Game 3 in Oakland was a pitcher's duel between Cincinnati's Jack Billingham and Oakland's Blue Moon Odom. The Reds took a 1-0 lead in the seventh inning, when Cesar Geronimo's single to center field plated Denis Menke, and that's how it ended. The A's took a 1-0 lead in Game 4 when Tenace walloped his third homer of the Series, but Bobby Tolan's two-run double in the eighth gave the Reds a 2-1 edge.

Tenace homered yet again in Game 5, this time a three-run shot in the second inning that gave his club a 3-1 lead. The Reds battled back, though, and Pete Rose's RBI single in the top of the ninth was the deciding blow in Cincinnati's 5-4 victory, with Game 3 starter/winner Jack Billingham picking up the save.

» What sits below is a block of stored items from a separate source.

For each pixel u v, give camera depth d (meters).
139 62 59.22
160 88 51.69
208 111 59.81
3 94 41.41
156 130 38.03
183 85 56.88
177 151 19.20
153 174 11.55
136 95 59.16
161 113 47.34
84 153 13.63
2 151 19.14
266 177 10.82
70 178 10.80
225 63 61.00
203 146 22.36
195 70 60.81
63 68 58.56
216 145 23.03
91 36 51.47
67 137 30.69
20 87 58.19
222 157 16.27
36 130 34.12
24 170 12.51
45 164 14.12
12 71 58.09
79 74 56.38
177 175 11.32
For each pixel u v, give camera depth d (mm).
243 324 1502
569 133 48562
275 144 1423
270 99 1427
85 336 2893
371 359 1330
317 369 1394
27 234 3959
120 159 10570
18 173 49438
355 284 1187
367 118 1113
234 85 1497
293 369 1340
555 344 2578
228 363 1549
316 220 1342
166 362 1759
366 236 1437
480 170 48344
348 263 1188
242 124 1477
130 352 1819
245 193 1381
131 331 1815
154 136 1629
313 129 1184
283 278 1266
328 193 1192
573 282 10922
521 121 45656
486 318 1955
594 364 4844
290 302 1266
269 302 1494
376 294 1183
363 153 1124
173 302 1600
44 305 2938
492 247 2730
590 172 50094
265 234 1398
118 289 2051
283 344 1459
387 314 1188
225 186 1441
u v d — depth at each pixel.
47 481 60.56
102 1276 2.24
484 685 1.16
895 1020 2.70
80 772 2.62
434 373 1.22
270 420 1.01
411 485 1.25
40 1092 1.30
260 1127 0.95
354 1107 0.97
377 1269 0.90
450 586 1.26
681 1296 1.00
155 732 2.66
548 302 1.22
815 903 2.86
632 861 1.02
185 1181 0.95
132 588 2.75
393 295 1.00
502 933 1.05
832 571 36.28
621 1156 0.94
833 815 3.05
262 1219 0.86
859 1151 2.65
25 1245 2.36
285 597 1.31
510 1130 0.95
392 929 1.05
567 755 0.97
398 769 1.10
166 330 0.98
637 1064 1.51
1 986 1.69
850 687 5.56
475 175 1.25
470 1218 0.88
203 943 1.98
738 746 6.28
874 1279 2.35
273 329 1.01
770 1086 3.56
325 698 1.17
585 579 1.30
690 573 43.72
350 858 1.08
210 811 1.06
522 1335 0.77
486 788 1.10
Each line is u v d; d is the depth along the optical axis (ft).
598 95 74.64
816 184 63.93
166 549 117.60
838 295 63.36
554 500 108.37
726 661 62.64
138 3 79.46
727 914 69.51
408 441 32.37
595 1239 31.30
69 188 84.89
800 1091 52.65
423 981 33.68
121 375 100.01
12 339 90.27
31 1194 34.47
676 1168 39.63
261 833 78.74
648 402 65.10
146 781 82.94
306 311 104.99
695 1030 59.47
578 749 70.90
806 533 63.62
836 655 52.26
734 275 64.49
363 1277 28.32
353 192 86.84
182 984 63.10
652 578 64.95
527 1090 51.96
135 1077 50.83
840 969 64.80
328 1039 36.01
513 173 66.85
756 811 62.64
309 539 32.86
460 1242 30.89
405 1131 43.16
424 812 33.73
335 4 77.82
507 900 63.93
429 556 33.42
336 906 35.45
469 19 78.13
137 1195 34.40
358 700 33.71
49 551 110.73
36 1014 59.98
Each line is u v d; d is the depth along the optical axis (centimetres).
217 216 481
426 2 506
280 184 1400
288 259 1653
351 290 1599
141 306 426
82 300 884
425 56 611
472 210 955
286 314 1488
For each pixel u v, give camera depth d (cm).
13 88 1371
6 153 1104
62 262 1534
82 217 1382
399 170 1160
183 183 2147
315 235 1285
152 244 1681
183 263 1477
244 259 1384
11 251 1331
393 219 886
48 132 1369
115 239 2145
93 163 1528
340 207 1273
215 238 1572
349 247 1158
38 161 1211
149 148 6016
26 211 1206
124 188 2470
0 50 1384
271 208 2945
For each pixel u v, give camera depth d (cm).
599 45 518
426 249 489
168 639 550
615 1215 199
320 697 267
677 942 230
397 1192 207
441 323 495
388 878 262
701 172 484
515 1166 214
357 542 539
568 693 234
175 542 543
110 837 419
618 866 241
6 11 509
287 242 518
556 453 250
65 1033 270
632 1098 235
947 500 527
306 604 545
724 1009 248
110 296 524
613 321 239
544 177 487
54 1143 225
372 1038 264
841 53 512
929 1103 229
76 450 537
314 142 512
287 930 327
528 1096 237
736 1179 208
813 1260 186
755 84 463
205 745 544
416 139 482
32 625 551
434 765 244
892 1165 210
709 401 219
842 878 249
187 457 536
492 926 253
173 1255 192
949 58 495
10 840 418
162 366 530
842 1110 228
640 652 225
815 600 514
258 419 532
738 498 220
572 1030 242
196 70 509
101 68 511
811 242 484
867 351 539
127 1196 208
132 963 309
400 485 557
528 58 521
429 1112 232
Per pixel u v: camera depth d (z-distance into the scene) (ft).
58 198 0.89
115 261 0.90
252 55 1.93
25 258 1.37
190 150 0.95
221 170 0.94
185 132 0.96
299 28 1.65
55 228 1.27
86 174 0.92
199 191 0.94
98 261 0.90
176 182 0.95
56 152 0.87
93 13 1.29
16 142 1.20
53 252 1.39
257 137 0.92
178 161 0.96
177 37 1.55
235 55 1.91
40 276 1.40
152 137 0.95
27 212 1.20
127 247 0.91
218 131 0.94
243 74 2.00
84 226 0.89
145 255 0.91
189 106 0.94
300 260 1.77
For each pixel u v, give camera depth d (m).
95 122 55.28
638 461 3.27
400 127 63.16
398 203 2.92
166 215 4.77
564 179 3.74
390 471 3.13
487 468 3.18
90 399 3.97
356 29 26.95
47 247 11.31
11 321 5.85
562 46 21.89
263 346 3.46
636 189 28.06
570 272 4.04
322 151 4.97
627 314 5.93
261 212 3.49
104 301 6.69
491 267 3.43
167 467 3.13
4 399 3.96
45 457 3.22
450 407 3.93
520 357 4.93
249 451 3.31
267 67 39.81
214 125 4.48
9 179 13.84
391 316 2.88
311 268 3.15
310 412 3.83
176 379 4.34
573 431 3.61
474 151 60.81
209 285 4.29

The Reds evened the Series at three games apiece with an easy Game 6 victory, 8-1. The A's opened the scoring in Game 7 with an unearned run in the first inning. Cincy tied things up in the fifth on Hal McRae's sacrifice fly. But the very next inning, Tenace and Sal Bando both stroked RBI doubles to give Oakland a 3-1 edge. The Reds made it 3-2 in the eighth, but A's reliever Rollie Fingers shut the door in the ninth, and the city of Oakland had its first world championship in any sport.